I have always been a huge believer in second opinions; however, one of the most stressful and anxiety-provoking things is when the experts do not agree.  I am then in the position of having to sort through the differ­ences, try to under­stand how they have arrived at different conclusions, and then try to make a deci­sion based on available and usually inade­quate information.

It’s not exactly news to anyone with multiple myeloma that there are a lot of medi­cal decisions to be made during the course of treatment.  It’s also under­stood that even from the time of initial diagnosis, in many situa­tions, the answers are far from clear.

As I have progressed in my treatment and have gone down a road that seems to have fewer and fewer people on it, this problem seems to have become even worse.  The ques­tions have become more compli­cated, and the data to support any answer is much thinner.

I am now 11 months out from my donor (allogeneic) stem cell transplant ^[1].  I relapsed with extramedullary disease ^[2] (myeloma outside the blood and bone marrow) after the transplant but was able to get that under control with radiation and the “CYCLONE” regimen: Kyprolis ^[3] (carfilzomib), cyclo­phos­phamide ^[4] (Cytoxan), thalidomide ^[5] (Thalomid), and dexamethasone ^[6] (Decadron).

I also had a donor lymphocyte infusion ^[7] (DLI, an infusion of more donor cells) one month ago.  The idea be­hind the DLI is to ramp up the new immune system even further to try to generate a larger graft-versus-tumor effect, in which the donor immune cells fight the multiple myeloma.  The risk, of course, is to exacer­bate graft-versus-host disease ^[8] (GVHD) as well; GVHD is a common complication of donor stem cell transplants that occurs when the donor immune cells mistake the host’s cells as foreign and attack them.  It is a deli­cate balancing act.

This is where it gets really tricky.  The question now is how best to control the multiple myeloma, take ad­van­tage of the transplant and DLI to generate the graft-versus-tumor effect, and not be miserable or sick from GVHD.

The short answer is no one really knows the best answer.

There seems to be agreement on a few points.  One is that I continue to have aggressive disease that re­quires continued treatment.  The second is that single-drug therapy is probably not adequate.  The third is that my best hope for some meaningful long-term survival is to be able to take advantage of the graft-versus-tumor effect of my new immune system.  Beyond those points, everything else is less clear.

How soon after DLI should I start therapy?  What drugs will best achieve the delicate balance of controlling the disease and taking advantage of the transplant without suppressing or over activating the new immune system too much?

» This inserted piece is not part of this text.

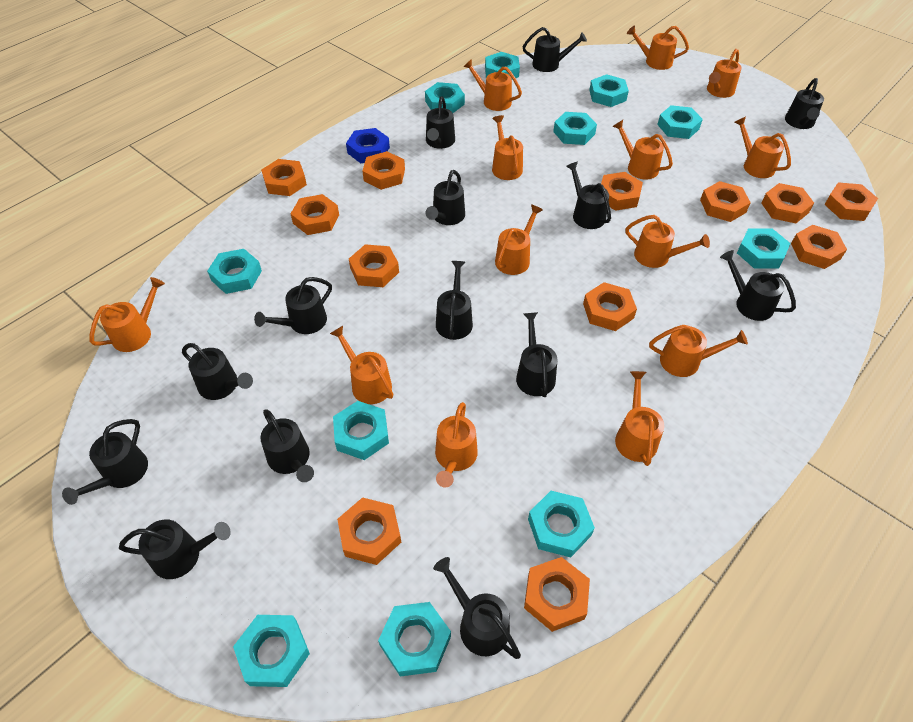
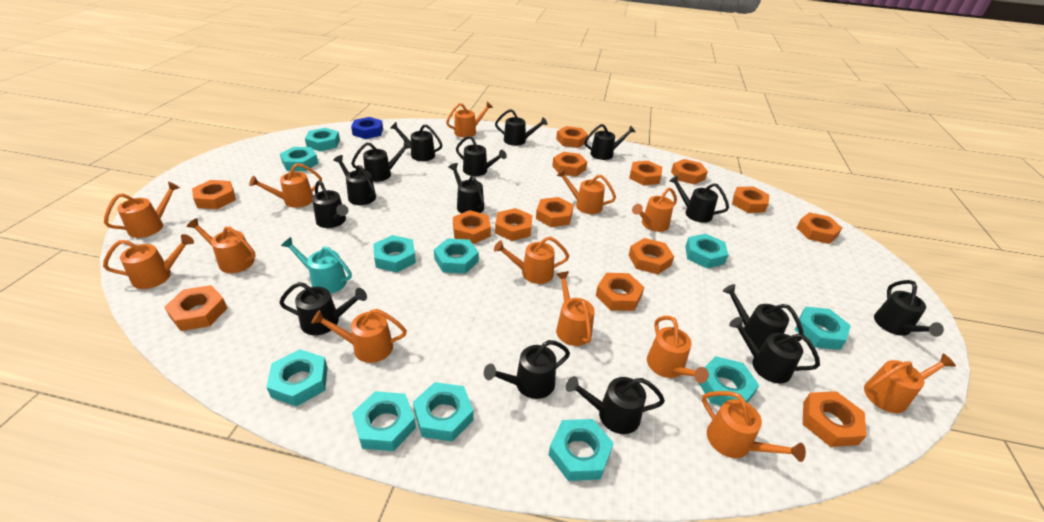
black watering can: 14 -> 15
orange nut: 12 -> 14
turquoise watering can: 0 -> 1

As I have mentioned before, many of the myeloma drugs have an effect on the new immune system one way or the other.  Velcade ^[9] (bortezomib) and by inference Kyprolis have been shown to suppress GVHD.  Thalido­mide has also been shown to suppress GVHD.  Paradoxically, Revlimid ^[10] (lenalidomide), while a cousin of thalidomide, is known to ramp up GVHD.  While Revlimid’s effect on the immune system can be used to an advantage to increase the graft-versus-tumor effect, there is significant risk of exacerbating serious GVHD.  And it’s not know whether using Kyprolis will dampen the graft-versus-tumor effect.

There really aren’t enough people in my specific situation to have any meaningful studies to answer the questions about which treatments to use and when.  Doctors are forced to rely on what is known of the basic science, anecdotal experience, and finally and sometimes most importantly, gut feelings.

I get all this.  Of course I don’t want to do anything stupid, but at this point I am more than willing to take some chances and to try some things outside of the box.  Somehow I don’t think that playing it safe is the answer right now.

We are planning with some trepidation to use Kyprolis starting two weeks after DLI and add Revlimid begin­ning four to six weeks after DLI.  This might work, it might be a disaster.  We can always change course in midstream if need be.

I know to some extent I’m a guinea pig.  I accept that.  I don’t think there is a lot of choice.  The good news is that it seems like there are options.